When it comes to fan opinions about cornerback Marcus Peters, it seems everyone has a bold one. So it’s unsurprising that the reported controversial trade sending the Pro Bowler to Los Angeles has also been met with reactions across the spectrum.
As is the case with most activity in the NFL, and especially with the Kansas City Chiefs, the inner workings and details of the trade have not, and likely will not, come out to the public. This opens the door for lots of speculation about why exactly the team sent one of the game’s young stars packing for a couple draft picks.
No matter your opinion on Peters or the trade, there are a few facts that should not go overlooked.
For starters, Peters has flat out performed at an extremely high level in his first three seasons as a Chief. Peters has consistently graded out as one of the league’s better cover corners, showed a knack for the ball, forcing multiple key fumbles and most impressively, no player in the NFL has more interceptions than Peters since 2015.
On the other side, the idea that the Chiefs could have gotten way more in return for Peters is also likely not true. Multiple reports say Kansas City had been shopping Peters’ services for almost two months and that only two teams, the Rams and 49ers, expressed real interest.
That means the Browns and Colts, two teams with leadership that was instrumental in bringing Peters to Kansas City, said thanks but no thanks. The Rams return of a second and fourth round pick, in exchange for a sixth and Peters, is most likely the best Kansas City could get at this time.
But then the grey area enters of whether or not the Chiefs should have traded Peters for this return. After seeing this was his open market value, why did Kansas City still go through with trading away one of its young, key players?
The truth may never come out. It’s all loose theories at this point, of perhaps Peters asking for a trade that forced Kansas City’s hand, or Andy Reid and Bob Sutton asking Veach to trade Peters to avoid rumored locker room headaches, or even Clark Hunt asking Veach to trade Peters to please a portion of the fan base that did not approve of his national anthem protest.
Whatever the reason, it’s probably not based solely on his performance on the actual football field, or else Peters is most likely still in Kansas City.

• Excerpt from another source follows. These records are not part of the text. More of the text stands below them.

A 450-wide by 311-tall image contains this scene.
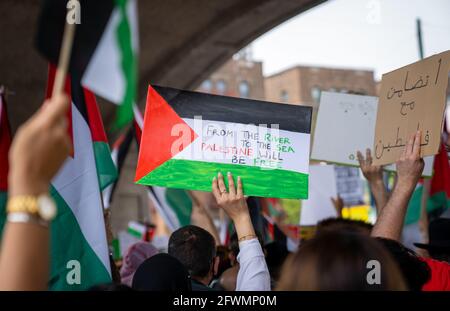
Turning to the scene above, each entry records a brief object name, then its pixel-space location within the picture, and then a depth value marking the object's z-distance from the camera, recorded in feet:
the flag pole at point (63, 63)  5.43
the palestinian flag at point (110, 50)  6.63
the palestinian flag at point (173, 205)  21.47
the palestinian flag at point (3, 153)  13.19
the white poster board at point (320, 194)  24.22
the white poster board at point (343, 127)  17.56
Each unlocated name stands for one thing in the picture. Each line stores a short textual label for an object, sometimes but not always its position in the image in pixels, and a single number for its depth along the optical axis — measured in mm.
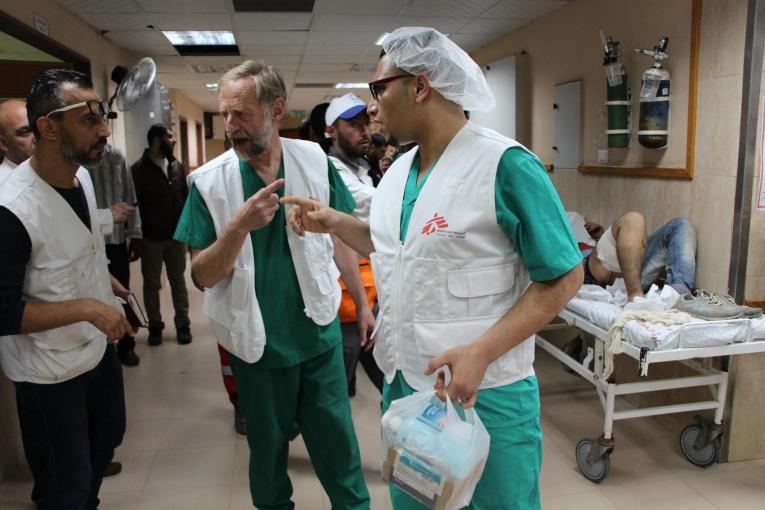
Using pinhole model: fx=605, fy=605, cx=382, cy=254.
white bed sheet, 2414
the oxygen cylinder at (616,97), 3473
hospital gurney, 2443
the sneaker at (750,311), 2523
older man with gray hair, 1722
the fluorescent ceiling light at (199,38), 5598
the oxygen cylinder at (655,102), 3115
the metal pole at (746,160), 2502
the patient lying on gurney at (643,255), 2943
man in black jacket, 4469
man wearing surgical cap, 1209
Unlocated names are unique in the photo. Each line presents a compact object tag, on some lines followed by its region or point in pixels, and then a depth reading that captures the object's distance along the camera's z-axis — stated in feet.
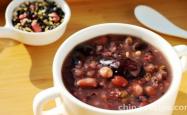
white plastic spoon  1.68
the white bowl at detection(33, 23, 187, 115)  1.16
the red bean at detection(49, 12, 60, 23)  1.68
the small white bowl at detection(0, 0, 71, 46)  1.61
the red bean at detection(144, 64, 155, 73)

Then there’s the debate over Peters on and off the field antics. He’s thrown a flag into the stands, punted a ball into the stands, camera’s caught him seemingly arguing with fans in the stands, there was a reported coach altercation after the Jets game, he was kicked off his college team and turned in multiple personal foul penalties over his time, but mostly early in his career.
The impact this had on the coaching staff and locker room has always been debated. Many say that Peters and his performance is well respected by teammates, while former players say something like that would cause a subtle divide. Added with national anthem protests, there’s a lot of factors involved.
But it’s important to remember that Peters was not an actual off the field problem in Kansas City, as the 25-year old was never reported to be in any trouble with the law, and helped out through charity work in both the Kansas City and Oakland communities.
There’s also the element involving the team and Peters’ impending future, as the soon to be fourth year player only had essentially two years left on his contract before free agency or a franchise tag hits. If the two had no plans on resigning two years from now, there could have been an agreement to just part ways and get whatever the best offer was now.
All of these are fair questions for both parties, but the actual answers may never come out. But with exception of Peters’ actual on the field resume, none of them should be treated as stone cold fact.
For whatever reason, the Chiefs felt they had to trade Peters this offseason. It caused the team to not maximize his value in return, and leave fans hoping they made the most of their apparently desperate situation. As some fans celebrate and others shutter at the thought of trading a star talent entering their prime, it’s the on field product that will hurt the most.
Peters was a great player for Kansas City, one that provided confidence, swagger, a ball-hawking mentality and clear motivation to be successful personally and as a team. Those contributions and consistent production will be extremely tough to replace when Kansas City takes the field at Arrowhead next season.